If an individual is employed by two or more entities that are subject to Section 4960, remuneration from all employers is aggregated to determine whether the tax applies. The resulting excise tax liability is allocated among the employers in proportion to the remuneration they paid, although related entities can agree among themselves to allocate the actual payment responsibility on some other basis.

Parachute Payments. A parachute payment is compensation paid to a covered employee contingent on the employee’s separation from employment. Usually, the separation must be involuntary, but the definition also includes an employee’s voluntary separation “for good reason,” change from employee to contractor status, reduction to less than 20 percent of prior employment, acceptance of a retirement window program, acceptance of non-compete terms, or release of claims.

Parachute payments can be subject to excise tax even if the covered employee’s remuneration is less than $1 million, provided only that the employee also qualifies as “highly compensated” for purposes of the employer’s retirement plans. For 2018, that category included employees who received at least $120,000 of compensation in 2017.

Application of Tax. If an ATEO and related organizations pay a covered employee more than $1 million for any year, that excess is subject to the 21 percent excise tax. A payment contingent on separation from employment is taxable if it exceeds three times the covered employee’s “base amount,” i.e., the employee’s average annual compensation over the prior five years. In that event, the tax is imposed on everything above the base amount, not just the amount that exceeds three times the base.

Filing Requirements. An ATEO or related organization, including a for-profit entity, reports its share of Section 4960 excise tax on IRS Form 4720, filed with its annual Form 990 information return. The returns and any associated tax are due by the 15th day of the fifth month after the end of the employer’s tax year (May 15 for a calendar-year filer), although the return filing deadline (but not the deadline for paying the tax) can be extended for up to six months.
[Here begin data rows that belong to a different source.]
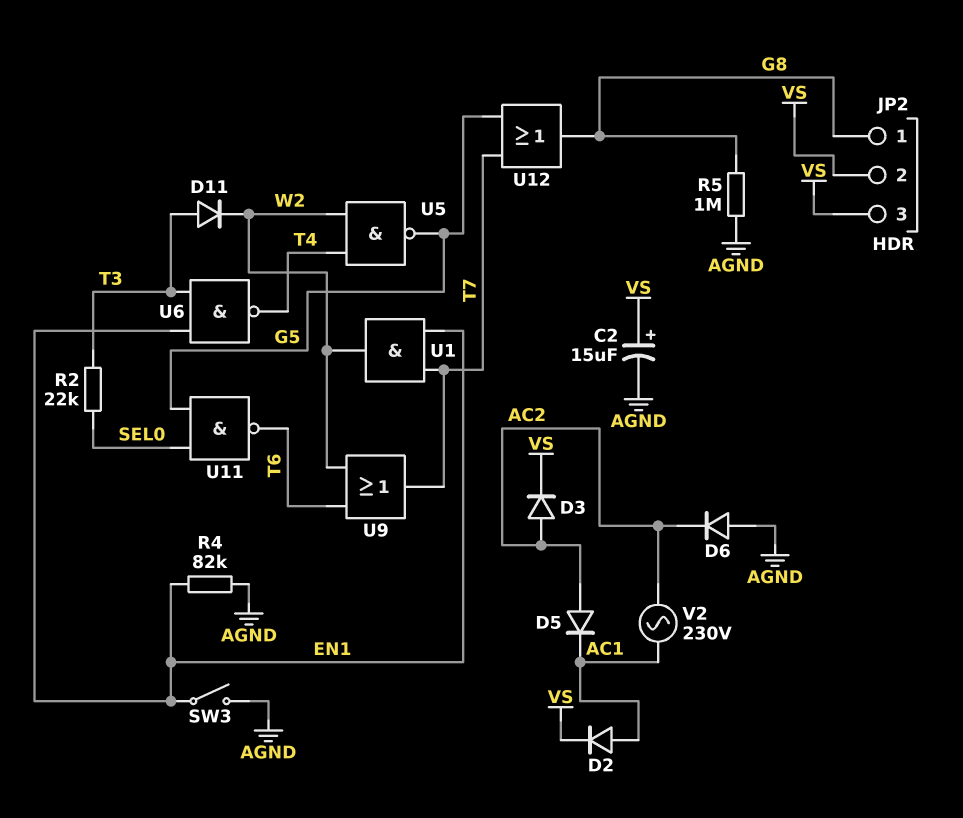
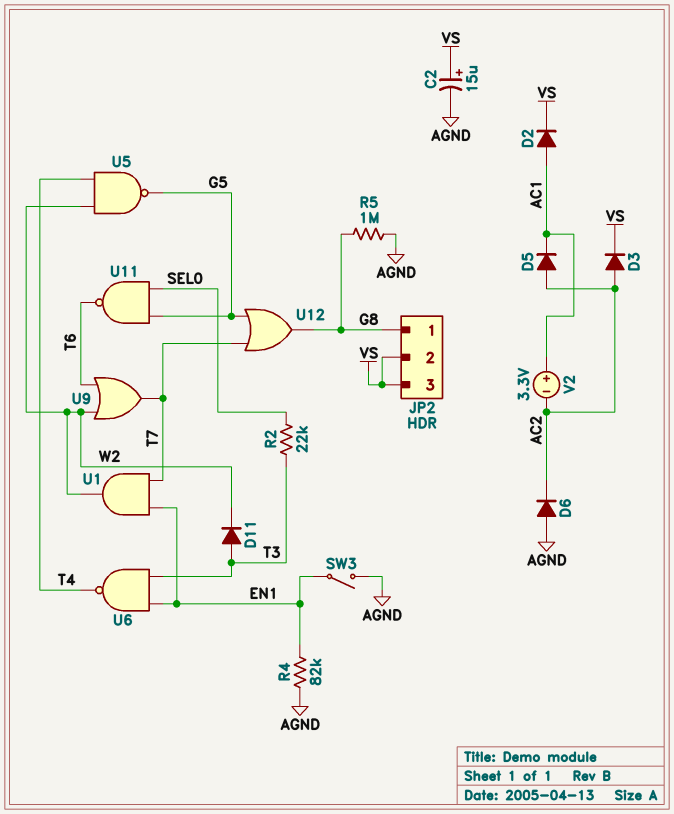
V2: AC 230V (AC1, AC2) -> 3.3V (plus AC1, minus AC2)

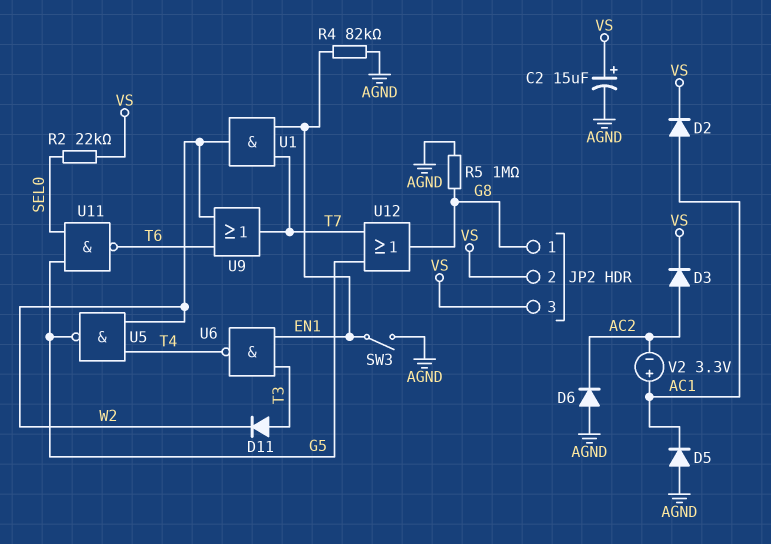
D5: diode (A AC2, K AC1) -> diode (A AGND, K AC1)
R2: 22k (SEL0, T3) -> 22k (SEL0, VS)

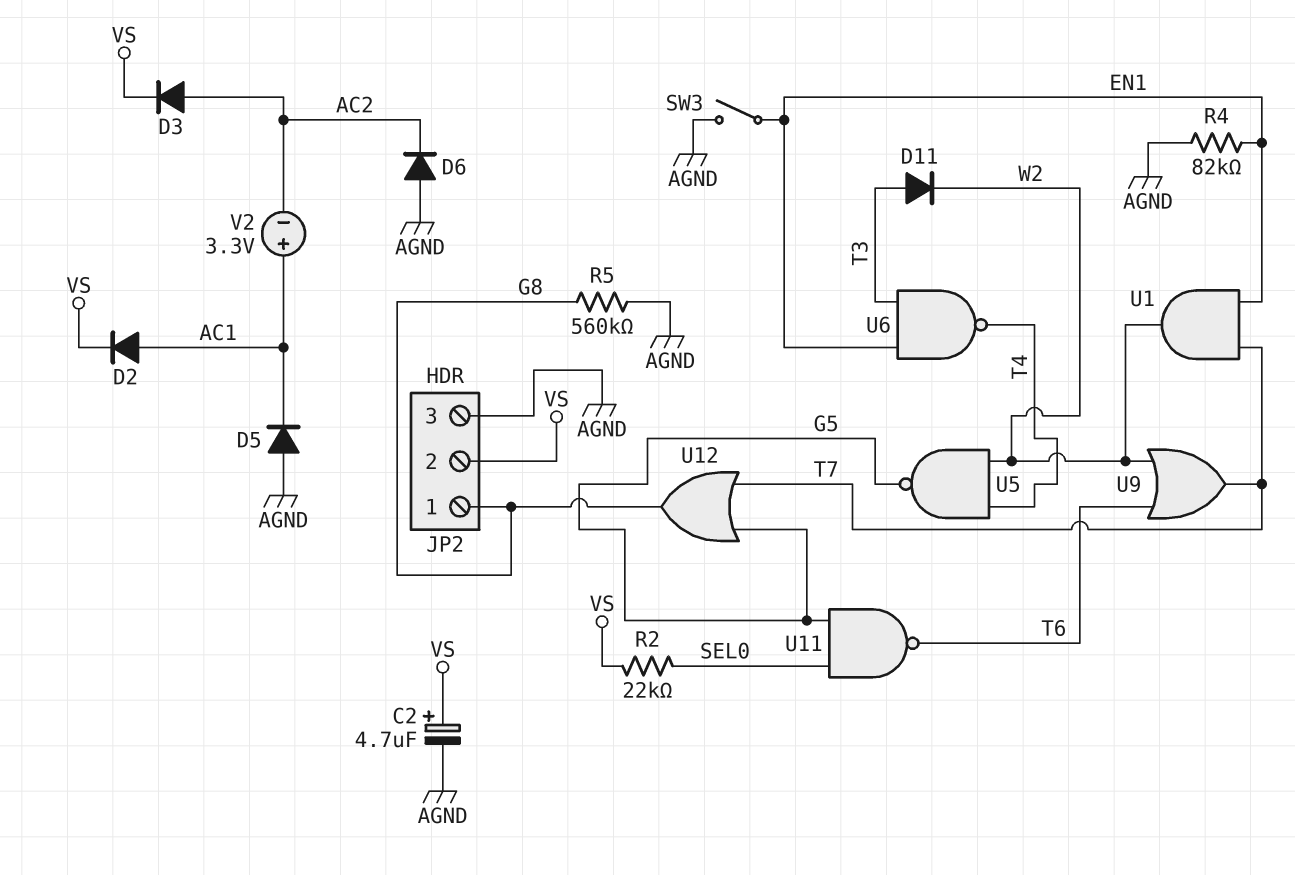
C2: 15uF (plus VS, minus AGND) -> 4.7uF (plus VS, minus AGND)
JP2 pin 3: VS -> AGND
R5: 1M (AGND, G8) -> 560k (AGND, G8)

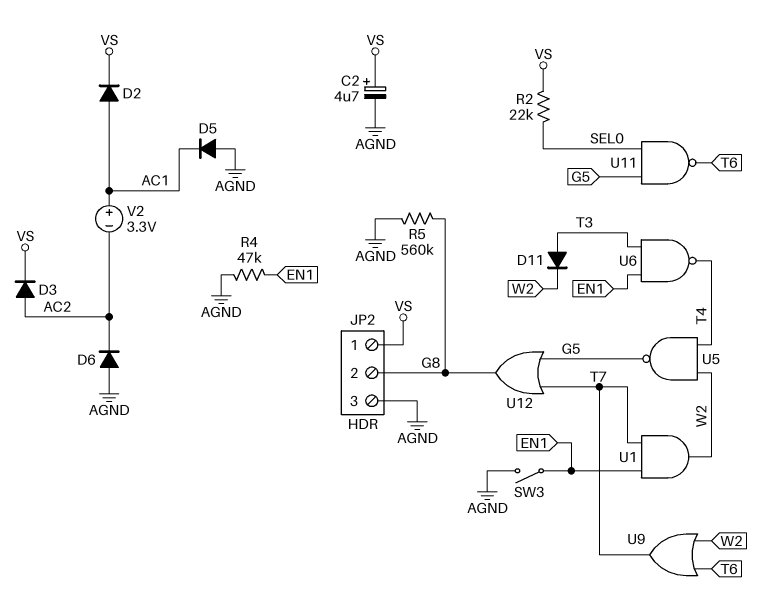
JP2 pin 1: G8 -> VS
JP2 pin 2: VS -> G8
R4: 82k (AGND, EN1) -> 47k (AGND, EN1)

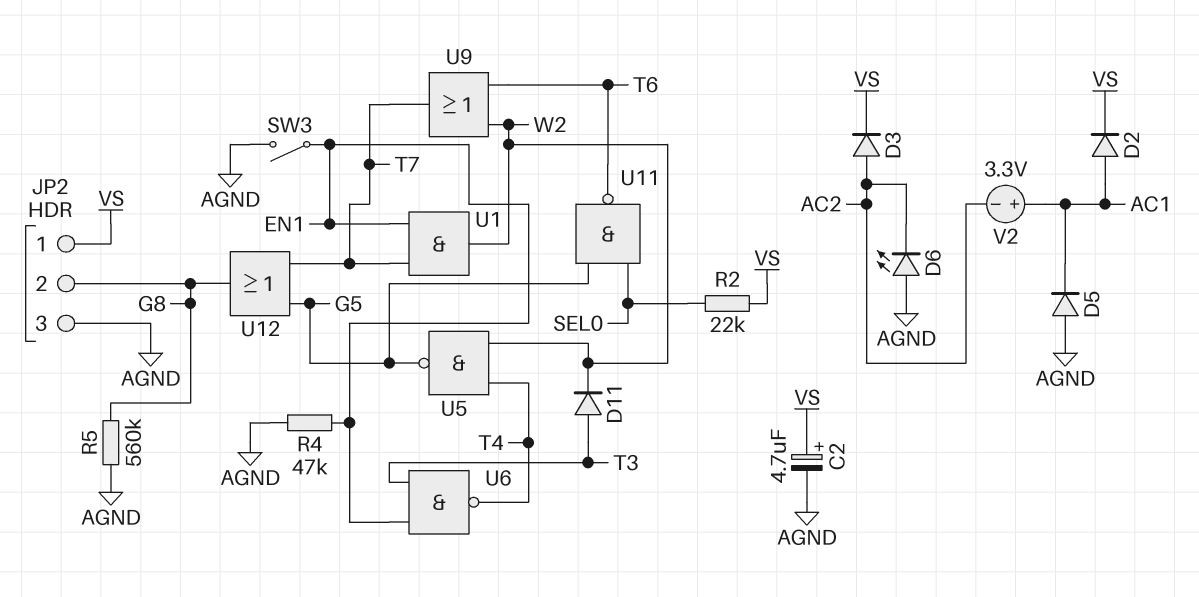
D6: diode (A AGND, K AC2) -> LED (A AGND, K AC2)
The filing organization need not have taken the excise tax liability into account in calculating its quarterly estimated tax payments; instead, the entire amount is payable with the Form 4720.

Application of the Excess Benefit and Self-Dealing Rules. Paying remuneration subject to these excise taxes is not necessarily an excess benefit transaction under Section 4958, nor is it automatically an act of self-dealing under the private foundation rules. On the other hand, no presumption arises that such payments are reasonable or proper, so each compensation arrangement must be reviewed separately for potential excess benefit or self-dealing.